La fine dell’adolescenza significa perdere la strada. Ricordate la sensazione provata la prima volta che siete usciti, che avete oltrepassato la soglia di casa senza la supervisione dei genitori? C’era la tenerezza, l’emozione, l’adrenalina, la paura e la tensione della scoperta. È lì, forse, la fonte di ogni malessere: l’impossibilità di tornare a casa, a un’innocenza smarrita, completamente nudi e alienati di fronte alla rivelazione dell’ipocrisia del mondo degli adulti. Per i ragazzi di Labirinti c’è la colpa senza redenzione, il desiderio di un amore infinito e il fallimento dello stesso amore, una violenza inespressa e tante piccole morti.
Lasciato da parte il grasso adolescenziale e, in seguito, i vent’anni, abbiamo abbracciato uno stato di abbandono e messo su muto l’urlo di Ginsberg, tanto le generazioni non esistono più e neanche menti migliori “grazie” al processo di democratizzazione orizzontale della banda larga. Sempre più isolati dall’emozione e anestetizzati come una cura preventiva dai mali che comporta il sentire, commuove ancora vedere persone o, in questo caso, personaggi vivere spinti dall’intuizione e dall’irrequietezza dell’età giovane; il corpo sarà pure stremato, ma ciò che c’è dentro è ancora vivo e può emergere attraverso quelle stesse ferite che proviamo, nella società occidentale, ostinatamente a curare.
La gioventù ha sempre richiesto la sua quota di sacrifici umani e, forse, ad alcuni è stato risparmiato di assistere a una realtà che da incubo si fa parodia.
Diventa impossibile parlare di Labirinti, che già dal titolo dice tutto, senza mettere in mezzo emozioni private e rivedere con un occhio solo, in preda alla vergogna, la scatola nera del proprio passato. Le associazioni mentali e personali che si creano tra tavole e vissuto lasciano il lettore completamente disorientato, perduto e con la speranza di essere ritrovato.

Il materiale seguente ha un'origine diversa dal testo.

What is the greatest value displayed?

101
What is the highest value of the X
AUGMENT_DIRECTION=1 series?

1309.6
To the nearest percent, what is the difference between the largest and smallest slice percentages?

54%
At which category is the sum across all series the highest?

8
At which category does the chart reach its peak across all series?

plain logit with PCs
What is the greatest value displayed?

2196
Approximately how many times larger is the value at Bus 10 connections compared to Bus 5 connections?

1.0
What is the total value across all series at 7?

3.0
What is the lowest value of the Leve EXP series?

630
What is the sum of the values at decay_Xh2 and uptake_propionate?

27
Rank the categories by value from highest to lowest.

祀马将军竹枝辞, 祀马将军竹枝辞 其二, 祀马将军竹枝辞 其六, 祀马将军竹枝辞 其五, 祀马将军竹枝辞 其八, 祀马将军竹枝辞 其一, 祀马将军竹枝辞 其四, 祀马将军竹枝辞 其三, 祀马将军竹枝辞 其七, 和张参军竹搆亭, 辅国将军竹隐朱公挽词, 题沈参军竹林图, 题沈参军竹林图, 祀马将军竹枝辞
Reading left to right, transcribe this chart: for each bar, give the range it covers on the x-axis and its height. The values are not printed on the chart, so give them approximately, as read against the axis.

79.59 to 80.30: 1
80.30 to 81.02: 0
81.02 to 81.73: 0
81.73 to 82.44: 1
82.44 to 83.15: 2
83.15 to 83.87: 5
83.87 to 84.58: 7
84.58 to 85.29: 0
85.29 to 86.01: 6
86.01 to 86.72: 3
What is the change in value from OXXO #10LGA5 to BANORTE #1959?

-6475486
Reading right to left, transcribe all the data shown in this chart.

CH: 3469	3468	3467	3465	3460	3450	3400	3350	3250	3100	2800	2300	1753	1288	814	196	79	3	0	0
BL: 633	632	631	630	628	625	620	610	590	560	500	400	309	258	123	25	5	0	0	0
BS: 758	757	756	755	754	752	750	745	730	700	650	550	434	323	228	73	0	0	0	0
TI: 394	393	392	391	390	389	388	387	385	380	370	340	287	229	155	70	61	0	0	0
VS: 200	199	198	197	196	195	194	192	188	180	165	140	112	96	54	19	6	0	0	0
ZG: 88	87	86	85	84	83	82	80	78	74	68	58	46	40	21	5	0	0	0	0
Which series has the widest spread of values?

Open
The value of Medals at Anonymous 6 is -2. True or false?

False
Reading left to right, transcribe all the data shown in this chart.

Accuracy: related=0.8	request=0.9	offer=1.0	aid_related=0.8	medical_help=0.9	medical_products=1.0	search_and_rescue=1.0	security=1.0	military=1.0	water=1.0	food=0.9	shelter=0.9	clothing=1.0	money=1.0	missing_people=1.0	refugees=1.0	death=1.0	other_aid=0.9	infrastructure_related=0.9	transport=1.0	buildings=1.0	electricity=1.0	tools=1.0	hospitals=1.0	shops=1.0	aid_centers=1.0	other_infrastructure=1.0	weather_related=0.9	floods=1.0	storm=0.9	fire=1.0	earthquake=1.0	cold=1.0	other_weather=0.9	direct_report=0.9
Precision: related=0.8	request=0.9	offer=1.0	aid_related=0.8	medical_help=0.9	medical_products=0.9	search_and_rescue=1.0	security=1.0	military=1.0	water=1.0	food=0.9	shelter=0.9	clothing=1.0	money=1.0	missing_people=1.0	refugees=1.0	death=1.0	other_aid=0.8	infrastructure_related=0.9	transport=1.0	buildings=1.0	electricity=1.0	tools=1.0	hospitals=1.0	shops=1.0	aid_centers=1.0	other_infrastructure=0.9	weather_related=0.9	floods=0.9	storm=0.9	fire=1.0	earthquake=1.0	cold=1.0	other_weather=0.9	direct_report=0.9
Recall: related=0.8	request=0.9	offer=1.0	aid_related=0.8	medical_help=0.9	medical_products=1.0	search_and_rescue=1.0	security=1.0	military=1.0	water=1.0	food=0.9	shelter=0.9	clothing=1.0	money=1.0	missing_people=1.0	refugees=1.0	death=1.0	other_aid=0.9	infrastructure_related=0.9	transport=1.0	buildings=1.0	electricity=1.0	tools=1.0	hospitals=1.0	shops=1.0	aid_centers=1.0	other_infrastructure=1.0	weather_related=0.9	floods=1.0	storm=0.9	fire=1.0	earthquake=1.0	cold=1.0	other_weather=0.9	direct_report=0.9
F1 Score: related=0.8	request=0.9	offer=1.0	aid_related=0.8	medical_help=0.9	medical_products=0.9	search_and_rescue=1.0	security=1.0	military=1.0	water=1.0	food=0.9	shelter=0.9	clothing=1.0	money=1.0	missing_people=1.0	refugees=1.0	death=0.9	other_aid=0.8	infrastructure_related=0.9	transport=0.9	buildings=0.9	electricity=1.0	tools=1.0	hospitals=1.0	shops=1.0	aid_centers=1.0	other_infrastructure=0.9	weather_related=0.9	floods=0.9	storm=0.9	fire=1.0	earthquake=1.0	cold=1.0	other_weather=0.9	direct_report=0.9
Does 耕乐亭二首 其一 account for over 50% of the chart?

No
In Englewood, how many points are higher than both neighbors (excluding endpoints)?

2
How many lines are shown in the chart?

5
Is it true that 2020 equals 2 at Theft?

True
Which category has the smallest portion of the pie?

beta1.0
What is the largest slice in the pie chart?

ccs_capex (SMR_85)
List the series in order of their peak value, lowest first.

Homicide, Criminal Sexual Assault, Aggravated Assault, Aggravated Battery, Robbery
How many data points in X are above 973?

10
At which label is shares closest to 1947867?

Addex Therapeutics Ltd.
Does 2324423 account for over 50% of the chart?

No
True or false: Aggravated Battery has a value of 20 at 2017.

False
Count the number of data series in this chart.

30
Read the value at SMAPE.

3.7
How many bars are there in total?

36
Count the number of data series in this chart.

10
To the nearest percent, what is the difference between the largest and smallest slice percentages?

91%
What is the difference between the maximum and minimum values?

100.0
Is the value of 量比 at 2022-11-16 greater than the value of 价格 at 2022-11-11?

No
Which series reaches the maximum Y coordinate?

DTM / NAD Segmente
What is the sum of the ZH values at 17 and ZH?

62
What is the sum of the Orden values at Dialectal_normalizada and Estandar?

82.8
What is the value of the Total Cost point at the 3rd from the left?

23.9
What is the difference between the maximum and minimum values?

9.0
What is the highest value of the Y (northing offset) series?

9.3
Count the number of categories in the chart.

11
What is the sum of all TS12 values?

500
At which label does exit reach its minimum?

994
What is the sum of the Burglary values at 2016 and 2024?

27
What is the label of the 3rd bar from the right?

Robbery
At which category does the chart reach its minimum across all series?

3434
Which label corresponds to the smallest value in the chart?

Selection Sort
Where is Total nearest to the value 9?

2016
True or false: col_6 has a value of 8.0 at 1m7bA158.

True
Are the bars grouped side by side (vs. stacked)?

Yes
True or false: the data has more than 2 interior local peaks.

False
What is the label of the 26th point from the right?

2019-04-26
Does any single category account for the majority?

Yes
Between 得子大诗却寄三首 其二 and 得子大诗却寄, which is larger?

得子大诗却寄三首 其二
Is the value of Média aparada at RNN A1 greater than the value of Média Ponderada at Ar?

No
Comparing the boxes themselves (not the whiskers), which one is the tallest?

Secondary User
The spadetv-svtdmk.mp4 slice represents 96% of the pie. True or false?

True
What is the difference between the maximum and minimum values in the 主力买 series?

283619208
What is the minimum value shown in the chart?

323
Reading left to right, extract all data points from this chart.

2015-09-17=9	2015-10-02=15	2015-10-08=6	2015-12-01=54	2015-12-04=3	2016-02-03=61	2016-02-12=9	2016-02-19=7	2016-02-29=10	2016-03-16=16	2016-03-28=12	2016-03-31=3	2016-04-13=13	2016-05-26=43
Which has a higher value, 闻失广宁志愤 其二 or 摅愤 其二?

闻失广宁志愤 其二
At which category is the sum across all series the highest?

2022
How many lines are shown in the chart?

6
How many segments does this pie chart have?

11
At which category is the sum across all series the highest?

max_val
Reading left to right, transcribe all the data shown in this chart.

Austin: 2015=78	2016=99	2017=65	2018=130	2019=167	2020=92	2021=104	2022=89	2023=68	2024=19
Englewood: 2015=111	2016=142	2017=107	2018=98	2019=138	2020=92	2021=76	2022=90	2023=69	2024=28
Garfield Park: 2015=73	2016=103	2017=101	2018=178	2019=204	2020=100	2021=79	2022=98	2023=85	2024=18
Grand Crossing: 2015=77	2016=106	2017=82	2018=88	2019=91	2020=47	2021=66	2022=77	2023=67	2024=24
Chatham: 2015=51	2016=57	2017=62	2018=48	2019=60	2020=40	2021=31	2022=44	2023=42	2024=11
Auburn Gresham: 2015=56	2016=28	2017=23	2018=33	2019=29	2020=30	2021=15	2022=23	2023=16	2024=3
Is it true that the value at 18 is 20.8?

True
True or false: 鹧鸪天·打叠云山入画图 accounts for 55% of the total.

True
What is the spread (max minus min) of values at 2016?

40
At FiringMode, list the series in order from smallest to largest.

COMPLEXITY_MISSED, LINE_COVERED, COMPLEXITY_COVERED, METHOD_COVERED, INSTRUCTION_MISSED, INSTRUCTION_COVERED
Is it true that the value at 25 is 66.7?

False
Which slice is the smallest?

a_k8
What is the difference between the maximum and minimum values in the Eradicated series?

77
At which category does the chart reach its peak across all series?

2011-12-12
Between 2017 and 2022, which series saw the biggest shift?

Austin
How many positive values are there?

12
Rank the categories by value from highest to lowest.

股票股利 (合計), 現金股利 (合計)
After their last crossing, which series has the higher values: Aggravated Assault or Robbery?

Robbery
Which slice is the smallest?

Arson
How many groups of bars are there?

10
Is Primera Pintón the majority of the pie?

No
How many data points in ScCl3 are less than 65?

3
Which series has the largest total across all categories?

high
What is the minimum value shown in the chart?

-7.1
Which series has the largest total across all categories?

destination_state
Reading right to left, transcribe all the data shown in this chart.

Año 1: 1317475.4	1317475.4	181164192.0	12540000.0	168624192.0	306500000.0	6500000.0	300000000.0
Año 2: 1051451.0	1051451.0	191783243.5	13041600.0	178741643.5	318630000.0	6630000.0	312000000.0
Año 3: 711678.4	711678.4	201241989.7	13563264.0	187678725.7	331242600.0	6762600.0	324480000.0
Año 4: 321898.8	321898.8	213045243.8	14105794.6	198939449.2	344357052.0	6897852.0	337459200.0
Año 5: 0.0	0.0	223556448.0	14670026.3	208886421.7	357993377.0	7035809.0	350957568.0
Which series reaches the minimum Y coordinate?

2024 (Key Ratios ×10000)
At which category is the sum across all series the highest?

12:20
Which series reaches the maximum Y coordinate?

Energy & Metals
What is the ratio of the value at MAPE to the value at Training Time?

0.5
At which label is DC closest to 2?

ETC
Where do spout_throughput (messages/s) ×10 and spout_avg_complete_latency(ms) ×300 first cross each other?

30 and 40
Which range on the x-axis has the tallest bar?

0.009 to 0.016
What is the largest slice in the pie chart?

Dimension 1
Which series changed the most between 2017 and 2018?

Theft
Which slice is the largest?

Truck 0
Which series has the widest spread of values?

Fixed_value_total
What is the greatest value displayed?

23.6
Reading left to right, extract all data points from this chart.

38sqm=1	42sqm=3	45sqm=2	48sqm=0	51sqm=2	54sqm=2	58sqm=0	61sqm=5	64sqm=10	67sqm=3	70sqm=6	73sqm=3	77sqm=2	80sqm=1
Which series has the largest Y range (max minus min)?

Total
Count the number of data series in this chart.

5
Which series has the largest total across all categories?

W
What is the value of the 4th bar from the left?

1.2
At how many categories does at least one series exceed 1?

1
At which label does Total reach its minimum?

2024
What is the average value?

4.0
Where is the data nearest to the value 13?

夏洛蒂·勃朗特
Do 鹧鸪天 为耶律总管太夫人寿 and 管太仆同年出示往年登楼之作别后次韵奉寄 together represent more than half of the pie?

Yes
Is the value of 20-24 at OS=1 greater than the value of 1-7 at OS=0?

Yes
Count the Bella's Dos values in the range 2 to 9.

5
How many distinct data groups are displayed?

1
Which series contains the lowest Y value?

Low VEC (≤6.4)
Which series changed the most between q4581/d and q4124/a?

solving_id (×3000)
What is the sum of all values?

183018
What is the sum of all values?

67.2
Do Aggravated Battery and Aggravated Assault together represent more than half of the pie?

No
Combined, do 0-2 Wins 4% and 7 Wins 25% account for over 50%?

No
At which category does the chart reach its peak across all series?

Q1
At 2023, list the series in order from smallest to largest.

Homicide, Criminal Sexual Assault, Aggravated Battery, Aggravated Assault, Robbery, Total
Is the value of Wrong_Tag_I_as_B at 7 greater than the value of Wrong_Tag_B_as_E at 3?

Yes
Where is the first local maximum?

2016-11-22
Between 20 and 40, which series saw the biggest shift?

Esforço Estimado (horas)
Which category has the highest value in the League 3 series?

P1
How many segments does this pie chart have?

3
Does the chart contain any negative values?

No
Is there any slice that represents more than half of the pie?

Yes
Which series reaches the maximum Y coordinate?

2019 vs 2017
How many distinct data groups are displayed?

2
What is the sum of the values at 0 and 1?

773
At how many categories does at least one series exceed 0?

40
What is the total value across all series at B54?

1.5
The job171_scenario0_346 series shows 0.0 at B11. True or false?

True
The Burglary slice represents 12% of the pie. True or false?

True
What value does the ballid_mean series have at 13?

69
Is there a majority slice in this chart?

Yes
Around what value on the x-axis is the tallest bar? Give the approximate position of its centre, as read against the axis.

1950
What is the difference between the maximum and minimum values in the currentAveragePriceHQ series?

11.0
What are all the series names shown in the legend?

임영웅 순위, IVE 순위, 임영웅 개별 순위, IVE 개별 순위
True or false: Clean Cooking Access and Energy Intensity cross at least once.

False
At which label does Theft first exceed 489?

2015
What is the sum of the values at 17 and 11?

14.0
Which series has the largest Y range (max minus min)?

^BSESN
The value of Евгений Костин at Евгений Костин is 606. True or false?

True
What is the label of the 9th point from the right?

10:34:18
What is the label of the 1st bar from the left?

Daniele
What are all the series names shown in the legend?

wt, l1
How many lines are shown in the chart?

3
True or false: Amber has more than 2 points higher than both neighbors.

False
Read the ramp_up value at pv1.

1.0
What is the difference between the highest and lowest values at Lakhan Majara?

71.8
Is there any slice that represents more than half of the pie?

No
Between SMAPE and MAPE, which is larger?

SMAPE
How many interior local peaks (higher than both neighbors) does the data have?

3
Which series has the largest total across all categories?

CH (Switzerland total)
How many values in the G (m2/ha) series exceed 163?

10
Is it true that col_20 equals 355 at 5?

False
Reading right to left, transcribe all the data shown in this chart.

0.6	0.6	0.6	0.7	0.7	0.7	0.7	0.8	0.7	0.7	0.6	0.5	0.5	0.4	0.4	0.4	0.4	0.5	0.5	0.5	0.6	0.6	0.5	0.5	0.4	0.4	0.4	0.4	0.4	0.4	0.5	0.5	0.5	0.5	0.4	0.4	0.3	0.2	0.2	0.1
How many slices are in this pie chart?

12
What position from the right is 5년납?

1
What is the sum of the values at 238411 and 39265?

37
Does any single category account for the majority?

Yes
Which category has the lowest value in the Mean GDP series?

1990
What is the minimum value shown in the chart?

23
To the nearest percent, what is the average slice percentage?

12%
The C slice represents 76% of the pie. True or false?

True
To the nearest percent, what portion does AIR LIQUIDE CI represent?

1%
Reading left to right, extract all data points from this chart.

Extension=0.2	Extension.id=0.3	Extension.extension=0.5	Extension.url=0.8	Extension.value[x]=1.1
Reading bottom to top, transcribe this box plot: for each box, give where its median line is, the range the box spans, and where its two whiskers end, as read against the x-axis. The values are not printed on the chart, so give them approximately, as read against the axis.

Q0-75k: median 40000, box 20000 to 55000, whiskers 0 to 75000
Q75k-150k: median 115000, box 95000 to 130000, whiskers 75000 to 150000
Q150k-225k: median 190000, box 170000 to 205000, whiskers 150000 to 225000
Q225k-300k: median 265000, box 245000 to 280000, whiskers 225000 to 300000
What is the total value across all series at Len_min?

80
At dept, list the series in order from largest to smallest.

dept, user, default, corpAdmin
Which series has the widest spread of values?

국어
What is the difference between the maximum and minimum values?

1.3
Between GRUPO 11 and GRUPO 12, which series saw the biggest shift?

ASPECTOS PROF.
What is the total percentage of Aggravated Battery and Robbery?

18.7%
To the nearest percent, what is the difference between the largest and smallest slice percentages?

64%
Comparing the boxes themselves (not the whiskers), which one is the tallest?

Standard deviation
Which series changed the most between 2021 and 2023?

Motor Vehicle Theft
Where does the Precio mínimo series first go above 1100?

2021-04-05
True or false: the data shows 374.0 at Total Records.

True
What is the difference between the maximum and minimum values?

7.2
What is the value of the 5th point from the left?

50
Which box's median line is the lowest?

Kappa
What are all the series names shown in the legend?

La festa dove si conoscono Brian e Laurie, i disegni horror/onirici di Brian, i filmini lo-fi underground con l’amico Jimmy, l’uscita al cinema con Laurie: in ogni squarcio di apparente normalità, di una quotidianità che si ripete sempre uguale a cui Burns ci permette di assistere attraverso lo spioncino, aleggia la paranoia, una condanna, l’inevitabilità di una catastrofe che percepiamo sottopelle appena svoltato l’angolo di una strada, un’aggressione dietro la porta di casa o, per dirla con una poesia di Arsenij Tarkovskij: «Quando il destino ci seguiva passo a passo, come un pazzo con il rasoio in mano».